Rose particularly enjoyed her host family in Samara. Their lively dinner discussions reminded her of her own family, and she felt good that her Spanish skills had improved enough to keep up with the conversation. While she credits some of her St. Catherine’s peers with having better Spanish skills, Rose says her experiences in Costa Rica have helped her develop conversational competence.
“When I come back, I feel like I have a foot up. I’m like, ‘hey, come at me, bro,’” she jokes.
The St. Catherine’s group also enjoyed experimenting with Costa Rican cuisine. Most of the host families served delicious home-cooked meals, featuring local staples like gallo pinta and casado.
“I really like the food,” Rose said. “That’s something that’s not really present in America. We don’t really have a cultural identity in food—we just have everything. I love rice and beans. Really everything served there is right up my alley.”
During their downtime, students had the freedom to organize their own activities, which included going to the beach, playing soccer, volunteering, shopping, going for ice cream, seeing movies, visiting the nail salon, and attending mass in the historic town church.
The students were responsible for managing their money and time, organizing transportation (when available), and for checking in with guides on a regular schedule. Community meetings and outings helped the group remain cohesive and supportive. Students also learned the importance of walking in groups, thinking about safety, and looking out for one another.
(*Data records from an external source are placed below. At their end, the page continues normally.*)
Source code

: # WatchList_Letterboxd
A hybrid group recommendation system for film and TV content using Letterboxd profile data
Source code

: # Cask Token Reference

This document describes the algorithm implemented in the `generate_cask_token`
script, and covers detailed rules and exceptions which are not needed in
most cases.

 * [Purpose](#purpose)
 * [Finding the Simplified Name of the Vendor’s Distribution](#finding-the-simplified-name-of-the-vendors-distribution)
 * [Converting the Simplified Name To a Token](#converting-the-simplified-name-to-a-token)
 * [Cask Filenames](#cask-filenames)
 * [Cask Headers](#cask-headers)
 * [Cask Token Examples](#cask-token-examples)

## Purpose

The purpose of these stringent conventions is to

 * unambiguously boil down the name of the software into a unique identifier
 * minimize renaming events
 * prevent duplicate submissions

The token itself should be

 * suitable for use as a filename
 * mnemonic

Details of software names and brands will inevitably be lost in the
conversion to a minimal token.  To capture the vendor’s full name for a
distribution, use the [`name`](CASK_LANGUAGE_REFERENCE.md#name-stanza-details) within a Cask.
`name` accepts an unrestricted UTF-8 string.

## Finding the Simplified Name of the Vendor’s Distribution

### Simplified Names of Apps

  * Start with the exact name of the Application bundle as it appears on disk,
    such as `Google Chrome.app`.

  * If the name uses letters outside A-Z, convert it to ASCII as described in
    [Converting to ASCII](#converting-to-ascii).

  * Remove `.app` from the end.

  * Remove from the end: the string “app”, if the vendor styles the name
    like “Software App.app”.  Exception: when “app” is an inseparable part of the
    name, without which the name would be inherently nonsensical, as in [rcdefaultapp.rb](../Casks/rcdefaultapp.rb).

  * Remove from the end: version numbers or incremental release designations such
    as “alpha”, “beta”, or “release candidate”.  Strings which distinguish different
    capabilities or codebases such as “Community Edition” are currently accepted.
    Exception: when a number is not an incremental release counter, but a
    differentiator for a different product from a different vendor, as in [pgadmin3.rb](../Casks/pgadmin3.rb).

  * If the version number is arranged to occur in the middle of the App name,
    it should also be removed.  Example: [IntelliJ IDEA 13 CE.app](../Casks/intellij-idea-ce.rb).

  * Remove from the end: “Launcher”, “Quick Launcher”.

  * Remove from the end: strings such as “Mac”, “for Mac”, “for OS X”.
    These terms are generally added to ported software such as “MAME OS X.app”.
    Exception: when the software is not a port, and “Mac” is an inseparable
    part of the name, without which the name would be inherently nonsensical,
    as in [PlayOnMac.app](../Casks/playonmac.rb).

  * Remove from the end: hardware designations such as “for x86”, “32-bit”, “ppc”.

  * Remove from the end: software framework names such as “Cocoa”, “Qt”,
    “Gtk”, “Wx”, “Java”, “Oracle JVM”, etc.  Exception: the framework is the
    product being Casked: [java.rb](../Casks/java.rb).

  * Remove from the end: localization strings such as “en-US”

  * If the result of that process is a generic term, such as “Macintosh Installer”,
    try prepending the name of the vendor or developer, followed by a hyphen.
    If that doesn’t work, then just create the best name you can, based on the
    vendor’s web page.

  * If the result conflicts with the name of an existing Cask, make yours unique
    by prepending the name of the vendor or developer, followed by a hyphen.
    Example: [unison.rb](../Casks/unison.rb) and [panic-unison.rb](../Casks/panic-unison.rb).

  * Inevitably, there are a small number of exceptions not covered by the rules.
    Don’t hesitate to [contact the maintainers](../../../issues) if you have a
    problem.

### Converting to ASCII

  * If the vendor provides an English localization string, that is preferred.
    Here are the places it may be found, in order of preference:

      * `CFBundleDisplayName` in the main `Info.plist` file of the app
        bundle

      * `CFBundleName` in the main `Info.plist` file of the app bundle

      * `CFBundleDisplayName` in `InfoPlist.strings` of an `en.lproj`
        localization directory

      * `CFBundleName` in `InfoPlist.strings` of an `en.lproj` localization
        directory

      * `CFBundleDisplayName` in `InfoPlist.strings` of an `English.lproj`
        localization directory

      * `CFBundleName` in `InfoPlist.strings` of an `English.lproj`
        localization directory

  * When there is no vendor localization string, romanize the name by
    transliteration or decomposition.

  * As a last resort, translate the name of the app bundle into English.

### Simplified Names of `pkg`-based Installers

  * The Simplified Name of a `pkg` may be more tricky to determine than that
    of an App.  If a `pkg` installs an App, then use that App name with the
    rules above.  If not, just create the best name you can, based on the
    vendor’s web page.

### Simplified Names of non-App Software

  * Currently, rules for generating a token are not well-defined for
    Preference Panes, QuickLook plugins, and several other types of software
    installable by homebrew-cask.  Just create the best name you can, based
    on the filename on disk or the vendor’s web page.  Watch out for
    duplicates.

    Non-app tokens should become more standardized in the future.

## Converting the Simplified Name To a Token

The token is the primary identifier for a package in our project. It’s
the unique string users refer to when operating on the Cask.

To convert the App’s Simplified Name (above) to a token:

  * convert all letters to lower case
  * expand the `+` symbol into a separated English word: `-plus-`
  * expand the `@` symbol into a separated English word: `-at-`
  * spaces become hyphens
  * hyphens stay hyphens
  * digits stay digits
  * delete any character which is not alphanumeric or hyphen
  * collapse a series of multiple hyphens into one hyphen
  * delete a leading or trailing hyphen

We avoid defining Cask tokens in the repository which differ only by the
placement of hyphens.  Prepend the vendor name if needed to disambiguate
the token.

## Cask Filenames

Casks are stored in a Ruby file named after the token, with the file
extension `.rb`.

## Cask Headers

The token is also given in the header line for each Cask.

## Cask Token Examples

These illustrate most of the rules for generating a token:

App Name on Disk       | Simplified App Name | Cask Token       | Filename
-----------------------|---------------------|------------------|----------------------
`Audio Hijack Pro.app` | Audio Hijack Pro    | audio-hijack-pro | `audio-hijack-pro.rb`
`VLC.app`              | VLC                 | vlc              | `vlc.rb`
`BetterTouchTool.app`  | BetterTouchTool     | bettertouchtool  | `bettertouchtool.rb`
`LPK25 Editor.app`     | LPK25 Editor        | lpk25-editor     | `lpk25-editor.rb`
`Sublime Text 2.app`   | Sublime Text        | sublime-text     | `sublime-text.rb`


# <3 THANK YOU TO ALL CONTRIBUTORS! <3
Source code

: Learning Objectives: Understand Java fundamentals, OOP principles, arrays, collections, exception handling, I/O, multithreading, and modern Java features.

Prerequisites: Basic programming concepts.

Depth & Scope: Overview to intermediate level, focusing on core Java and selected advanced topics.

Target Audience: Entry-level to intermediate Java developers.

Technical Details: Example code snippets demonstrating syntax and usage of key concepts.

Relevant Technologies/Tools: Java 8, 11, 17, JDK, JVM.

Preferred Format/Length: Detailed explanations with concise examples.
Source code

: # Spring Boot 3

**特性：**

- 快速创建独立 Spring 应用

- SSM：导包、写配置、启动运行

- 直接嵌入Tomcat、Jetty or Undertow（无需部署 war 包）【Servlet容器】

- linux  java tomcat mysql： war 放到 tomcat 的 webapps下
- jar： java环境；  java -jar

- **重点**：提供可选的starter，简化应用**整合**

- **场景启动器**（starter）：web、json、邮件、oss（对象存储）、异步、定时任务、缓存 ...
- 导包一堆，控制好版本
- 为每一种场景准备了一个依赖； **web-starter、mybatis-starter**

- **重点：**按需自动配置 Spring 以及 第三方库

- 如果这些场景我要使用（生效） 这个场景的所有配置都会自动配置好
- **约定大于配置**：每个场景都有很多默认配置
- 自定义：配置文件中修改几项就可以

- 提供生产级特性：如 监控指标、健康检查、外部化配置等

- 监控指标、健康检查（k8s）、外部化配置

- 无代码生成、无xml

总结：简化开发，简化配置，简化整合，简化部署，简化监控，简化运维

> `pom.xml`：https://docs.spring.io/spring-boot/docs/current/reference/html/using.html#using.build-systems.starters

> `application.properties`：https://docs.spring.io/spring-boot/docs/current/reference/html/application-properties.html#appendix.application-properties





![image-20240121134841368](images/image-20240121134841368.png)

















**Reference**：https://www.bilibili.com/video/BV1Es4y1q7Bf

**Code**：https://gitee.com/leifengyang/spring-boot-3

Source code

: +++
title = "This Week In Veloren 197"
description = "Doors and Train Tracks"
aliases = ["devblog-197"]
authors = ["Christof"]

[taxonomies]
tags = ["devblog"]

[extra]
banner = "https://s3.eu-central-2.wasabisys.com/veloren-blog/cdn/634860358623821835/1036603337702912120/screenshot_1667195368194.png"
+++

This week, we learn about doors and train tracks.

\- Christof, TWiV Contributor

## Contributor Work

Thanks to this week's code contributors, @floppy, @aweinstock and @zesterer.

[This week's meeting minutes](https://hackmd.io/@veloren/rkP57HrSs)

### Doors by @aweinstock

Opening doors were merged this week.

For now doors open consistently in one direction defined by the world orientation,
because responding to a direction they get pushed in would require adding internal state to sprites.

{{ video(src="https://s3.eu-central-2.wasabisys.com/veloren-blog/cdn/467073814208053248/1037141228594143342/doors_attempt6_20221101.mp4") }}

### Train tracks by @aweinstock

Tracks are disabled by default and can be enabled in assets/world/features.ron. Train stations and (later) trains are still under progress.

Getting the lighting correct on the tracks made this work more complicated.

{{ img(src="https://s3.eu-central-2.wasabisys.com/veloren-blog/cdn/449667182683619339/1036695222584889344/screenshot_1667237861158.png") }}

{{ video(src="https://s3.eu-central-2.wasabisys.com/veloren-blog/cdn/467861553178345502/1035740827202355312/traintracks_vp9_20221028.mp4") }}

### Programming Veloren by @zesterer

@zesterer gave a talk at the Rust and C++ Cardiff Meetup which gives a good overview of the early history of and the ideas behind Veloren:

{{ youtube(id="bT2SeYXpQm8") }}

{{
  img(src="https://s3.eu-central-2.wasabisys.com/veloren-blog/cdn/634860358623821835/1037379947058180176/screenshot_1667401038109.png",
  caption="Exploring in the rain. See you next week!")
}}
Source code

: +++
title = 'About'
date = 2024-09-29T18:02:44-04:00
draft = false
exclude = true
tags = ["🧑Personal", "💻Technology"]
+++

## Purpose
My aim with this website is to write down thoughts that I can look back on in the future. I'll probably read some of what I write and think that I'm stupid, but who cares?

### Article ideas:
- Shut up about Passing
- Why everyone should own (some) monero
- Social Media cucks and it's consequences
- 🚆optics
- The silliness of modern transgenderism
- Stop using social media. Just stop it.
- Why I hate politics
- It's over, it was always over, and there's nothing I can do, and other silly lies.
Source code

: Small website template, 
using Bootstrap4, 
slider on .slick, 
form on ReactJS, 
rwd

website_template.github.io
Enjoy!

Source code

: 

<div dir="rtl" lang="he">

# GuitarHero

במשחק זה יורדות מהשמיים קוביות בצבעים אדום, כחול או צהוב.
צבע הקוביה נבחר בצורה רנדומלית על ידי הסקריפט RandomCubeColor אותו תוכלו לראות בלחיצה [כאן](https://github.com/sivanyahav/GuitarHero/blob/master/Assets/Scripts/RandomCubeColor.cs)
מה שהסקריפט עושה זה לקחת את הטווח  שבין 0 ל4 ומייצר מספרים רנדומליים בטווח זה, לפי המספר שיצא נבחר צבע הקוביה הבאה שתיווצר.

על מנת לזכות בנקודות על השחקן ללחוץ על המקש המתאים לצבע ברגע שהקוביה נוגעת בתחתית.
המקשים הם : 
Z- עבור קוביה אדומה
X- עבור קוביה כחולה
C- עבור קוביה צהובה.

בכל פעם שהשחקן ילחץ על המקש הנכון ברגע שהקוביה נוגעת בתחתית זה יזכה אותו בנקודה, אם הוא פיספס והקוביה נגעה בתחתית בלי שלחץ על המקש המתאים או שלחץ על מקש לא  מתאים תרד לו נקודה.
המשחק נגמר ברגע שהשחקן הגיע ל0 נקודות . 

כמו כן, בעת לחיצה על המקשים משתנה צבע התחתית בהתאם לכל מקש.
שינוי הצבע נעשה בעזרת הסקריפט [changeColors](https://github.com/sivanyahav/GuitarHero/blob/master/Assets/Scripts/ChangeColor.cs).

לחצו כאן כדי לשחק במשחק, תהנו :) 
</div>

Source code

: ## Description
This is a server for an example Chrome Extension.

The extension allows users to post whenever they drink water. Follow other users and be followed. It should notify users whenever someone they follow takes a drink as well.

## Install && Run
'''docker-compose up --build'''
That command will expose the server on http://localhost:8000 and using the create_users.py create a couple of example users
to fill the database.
“It’s really different,” Luca said. “You don’t have your normal routine. You don’t really have a schedule. You have a lot more freedom and independence, but you have to be careful because you could easily stay out until 12 and your family would be really worried.”
Although not without a learning curve, the opportunity to live more independently was an experience appreciated by the students.
“Here, because it’s Houston and you can’t walk anywhere, I’m pretty much dependent on my parents to get places,” Anna said. “But I think I had a mindset that was really ready to do stuff like that on my own, so when it happened I was like, yeah, I can do this. When I came back, I was kind of like, whoah, I have parents and can’t go anywhere unless they drive me.”
With greater independence, the students quickly learned that sometimes it’s good to ask for help. Leaning on one another also helped the group adapt to so much novelty.
“It was like a little reunion,” Anna said. “These were some of my closest friends. These are all people I’m super comfortable with and that helps with the nervousness, because you have people around who know you really well.”
After a month abroad, the students had experienced just enough freedom to help them reflect on the changes in store as they adapt to the demands of young adulthood.
“You realize [your parents] are not always going to be in your life—you’re going to move away,” Luca said. “It’s something new. You don’t know what’s going to happen, and you have to be ready for anything.”